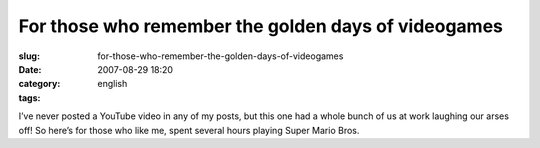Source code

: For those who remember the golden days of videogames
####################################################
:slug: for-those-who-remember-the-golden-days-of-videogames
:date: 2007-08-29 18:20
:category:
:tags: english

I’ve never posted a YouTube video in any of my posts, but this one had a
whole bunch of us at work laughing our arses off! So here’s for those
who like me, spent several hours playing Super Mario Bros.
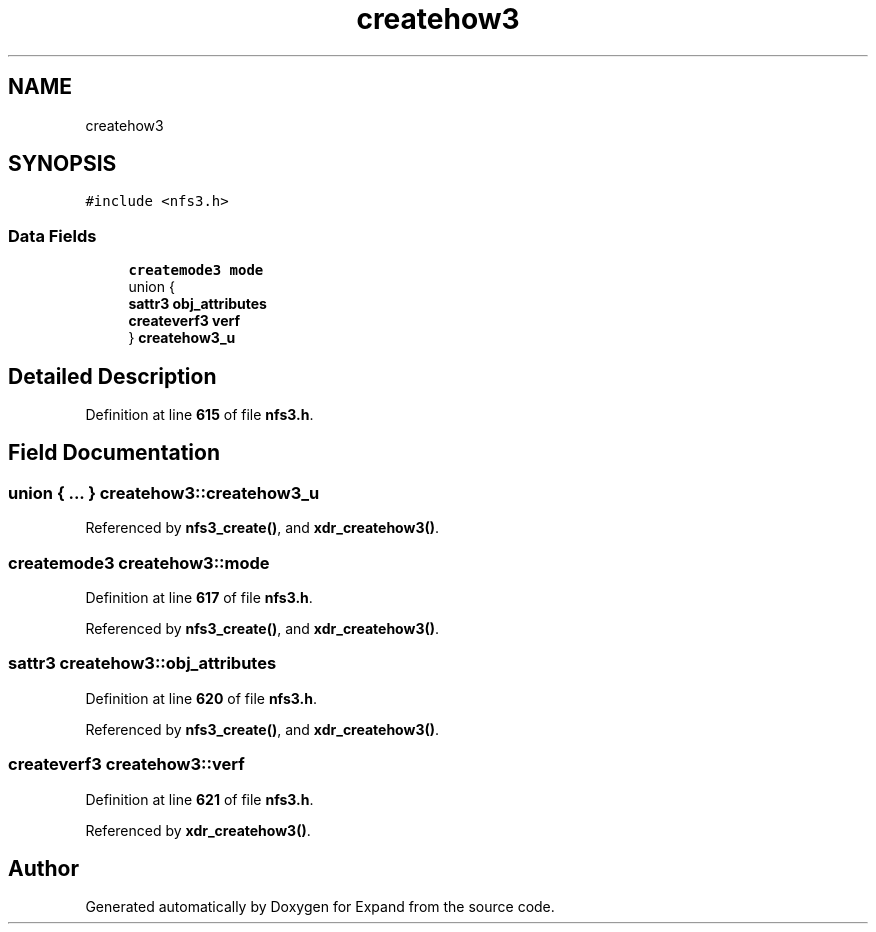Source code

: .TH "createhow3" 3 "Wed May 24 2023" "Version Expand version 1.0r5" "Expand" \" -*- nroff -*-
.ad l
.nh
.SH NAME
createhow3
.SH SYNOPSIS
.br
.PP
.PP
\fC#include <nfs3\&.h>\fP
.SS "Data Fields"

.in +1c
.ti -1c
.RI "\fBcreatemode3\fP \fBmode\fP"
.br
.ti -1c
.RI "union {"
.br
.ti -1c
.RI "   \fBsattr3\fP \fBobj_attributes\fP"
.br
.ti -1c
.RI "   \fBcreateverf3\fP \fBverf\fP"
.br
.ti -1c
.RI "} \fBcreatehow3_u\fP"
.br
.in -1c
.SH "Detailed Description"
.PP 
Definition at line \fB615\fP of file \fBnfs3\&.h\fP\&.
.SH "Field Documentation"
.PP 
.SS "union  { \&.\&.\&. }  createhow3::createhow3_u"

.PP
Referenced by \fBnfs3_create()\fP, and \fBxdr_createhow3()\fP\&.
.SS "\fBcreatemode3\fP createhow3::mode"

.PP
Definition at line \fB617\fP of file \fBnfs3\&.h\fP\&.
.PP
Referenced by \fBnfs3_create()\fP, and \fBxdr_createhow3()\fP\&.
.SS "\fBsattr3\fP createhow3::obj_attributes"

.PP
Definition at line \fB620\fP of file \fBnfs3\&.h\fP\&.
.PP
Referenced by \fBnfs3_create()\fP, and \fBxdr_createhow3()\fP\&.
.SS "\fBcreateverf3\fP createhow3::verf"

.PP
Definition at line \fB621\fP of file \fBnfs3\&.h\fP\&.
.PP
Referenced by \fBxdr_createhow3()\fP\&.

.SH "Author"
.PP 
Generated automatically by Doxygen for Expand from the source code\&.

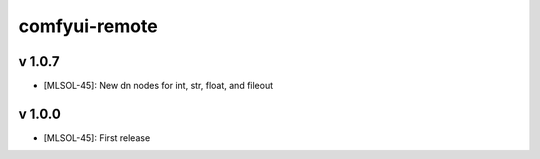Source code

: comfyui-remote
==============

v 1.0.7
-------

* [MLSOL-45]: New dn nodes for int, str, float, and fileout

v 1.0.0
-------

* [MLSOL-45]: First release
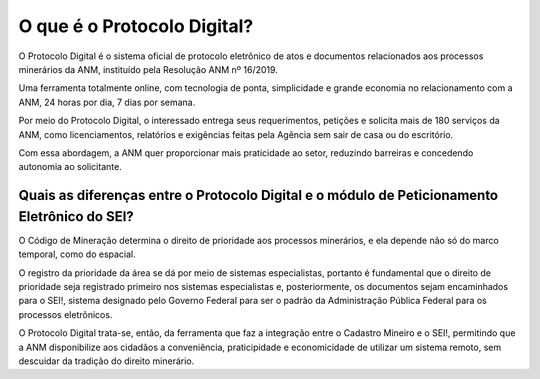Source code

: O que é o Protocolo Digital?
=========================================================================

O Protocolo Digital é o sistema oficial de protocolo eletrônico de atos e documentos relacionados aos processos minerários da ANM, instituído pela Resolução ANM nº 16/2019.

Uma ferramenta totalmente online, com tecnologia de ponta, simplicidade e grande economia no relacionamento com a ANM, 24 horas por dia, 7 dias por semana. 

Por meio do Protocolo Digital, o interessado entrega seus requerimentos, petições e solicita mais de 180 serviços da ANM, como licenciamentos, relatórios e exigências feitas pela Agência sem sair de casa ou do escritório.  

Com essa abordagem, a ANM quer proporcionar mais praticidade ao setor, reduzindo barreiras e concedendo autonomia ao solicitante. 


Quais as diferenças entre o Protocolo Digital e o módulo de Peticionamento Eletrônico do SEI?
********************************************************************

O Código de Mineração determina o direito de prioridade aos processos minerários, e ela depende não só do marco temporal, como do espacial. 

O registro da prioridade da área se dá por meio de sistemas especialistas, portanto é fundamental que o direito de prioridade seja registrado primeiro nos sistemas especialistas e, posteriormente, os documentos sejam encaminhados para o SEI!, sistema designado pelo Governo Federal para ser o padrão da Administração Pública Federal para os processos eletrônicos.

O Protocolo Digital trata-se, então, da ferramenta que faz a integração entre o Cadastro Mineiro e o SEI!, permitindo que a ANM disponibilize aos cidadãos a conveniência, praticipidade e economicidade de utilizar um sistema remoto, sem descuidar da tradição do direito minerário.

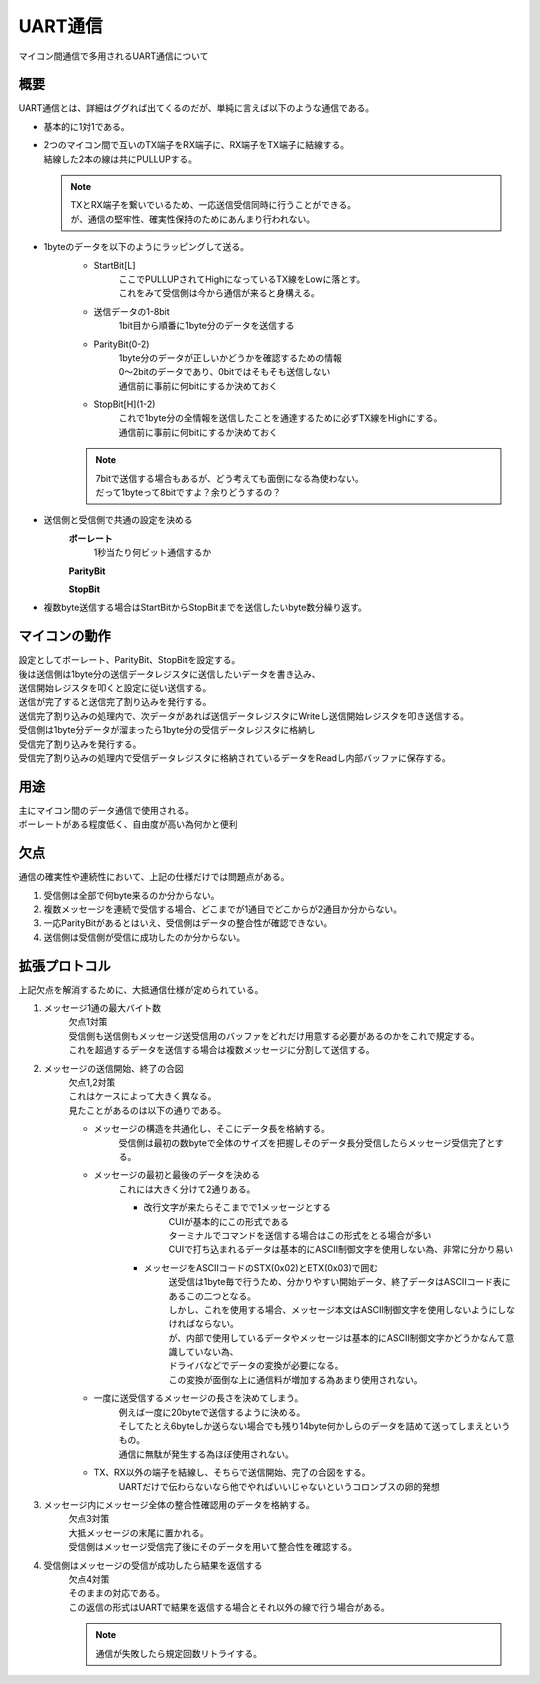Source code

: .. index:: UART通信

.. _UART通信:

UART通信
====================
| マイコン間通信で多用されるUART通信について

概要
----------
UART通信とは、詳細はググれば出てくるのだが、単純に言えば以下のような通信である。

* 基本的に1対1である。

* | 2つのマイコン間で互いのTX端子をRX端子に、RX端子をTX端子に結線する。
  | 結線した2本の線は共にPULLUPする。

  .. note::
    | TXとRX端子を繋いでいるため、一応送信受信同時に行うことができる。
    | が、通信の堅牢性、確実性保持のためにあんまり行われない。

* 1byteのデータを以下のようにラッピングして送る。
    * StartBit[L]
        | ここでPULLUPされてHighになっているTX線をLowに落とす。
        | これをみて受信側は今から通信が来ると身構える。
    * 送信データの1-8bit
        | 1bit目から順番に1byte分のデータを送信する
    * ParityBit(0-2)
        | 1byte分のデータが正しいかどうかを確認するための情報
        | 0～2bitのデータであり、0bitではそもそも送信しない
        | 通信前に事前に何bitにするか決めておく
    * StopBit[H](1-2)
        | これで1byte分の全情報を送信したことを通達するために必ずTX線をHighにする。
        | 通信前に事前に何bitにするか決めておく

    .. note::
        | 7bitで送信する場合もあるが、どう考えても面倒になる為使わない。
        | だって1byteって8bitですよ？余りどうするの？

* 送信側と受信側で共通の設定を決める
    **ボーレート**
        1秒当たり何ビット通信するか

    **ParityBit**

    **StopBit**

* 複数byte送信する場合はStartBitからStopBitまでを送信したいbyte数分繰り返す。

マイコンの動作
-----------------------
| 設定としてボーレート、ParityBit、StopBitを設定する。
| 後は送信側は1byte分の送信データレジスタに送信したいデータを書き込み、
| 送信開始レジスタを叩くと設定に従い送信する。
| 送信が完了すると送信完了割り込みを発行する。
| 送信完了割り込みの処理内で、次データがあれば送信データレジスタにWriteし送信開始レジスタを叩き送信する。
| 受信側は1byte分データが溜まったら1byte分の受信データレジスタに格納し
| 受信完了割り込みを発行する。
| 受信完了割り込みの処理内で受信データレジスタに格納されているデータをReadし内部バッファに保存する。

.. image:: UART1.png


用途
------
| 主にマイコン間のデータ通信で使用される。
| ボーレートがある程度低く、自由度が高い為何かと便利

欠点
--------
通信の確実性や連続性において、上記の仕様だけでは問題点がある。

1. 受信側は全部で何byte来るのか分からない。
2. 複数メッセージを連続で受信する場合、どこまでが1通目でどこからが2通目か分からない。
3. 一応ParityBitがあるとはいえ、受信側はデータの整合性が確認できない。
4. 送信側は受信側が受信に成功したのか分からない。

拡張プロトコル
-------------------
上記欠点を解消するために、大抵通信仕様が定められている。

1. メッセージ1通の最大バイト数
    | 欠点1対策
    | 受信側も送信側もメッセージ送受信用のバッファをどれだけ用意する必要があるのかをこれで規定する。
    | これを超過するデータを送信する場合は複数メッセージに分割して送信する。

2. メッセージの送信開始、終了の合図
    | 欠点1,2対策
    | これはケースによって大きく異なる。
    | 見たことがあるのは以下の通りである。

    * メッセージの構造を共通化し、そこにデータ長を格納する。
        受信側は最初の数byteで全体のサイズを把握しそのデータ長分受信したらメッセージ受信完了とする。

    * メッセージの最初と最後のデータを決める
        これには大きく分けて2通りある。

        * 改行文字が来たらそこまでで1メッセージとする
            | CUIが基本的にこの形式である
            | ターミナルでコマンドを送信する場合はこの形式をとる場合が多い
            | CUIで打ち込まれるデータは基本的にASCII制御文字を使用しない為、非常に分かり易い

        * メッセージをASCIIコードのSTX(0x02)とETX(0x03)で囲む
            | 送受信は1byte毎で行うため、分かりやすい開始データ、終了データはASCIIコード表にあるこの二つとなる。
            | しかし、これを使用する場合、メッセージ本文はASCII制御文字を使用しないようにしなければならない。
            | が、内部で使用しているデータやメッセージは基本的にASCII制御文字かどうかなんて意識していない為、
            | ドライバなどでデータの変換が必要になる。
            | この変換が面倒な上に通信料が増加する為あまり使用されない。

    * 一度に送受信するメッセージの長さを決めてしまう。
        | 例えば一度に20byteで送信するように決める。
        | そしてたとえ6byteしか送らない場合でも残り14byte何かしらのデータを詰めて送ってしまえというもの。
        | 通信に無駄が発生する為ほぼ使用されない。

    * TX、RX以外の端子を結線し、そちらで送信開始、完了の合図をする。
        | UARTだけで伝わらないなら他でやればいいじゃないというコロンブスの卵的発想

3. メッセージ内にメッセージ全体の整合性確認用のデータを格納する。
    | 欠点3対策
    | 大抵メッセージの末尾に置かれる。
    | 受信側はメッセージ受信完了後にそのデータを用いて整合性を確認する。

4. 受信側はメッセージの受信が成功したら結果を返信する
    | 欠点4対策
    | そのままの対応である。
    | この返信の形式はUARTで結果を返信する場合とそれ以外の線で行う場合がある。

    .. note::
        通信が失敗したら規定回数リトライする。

━━━

▶ Your objective
Which lines in the data hold the string "MLSOL"? Copy each of them.

▶ Solution to this problem
* [MLSOL-45]: New dn nodes for int, str, float, and fileout
* [MLSOL-45]: First release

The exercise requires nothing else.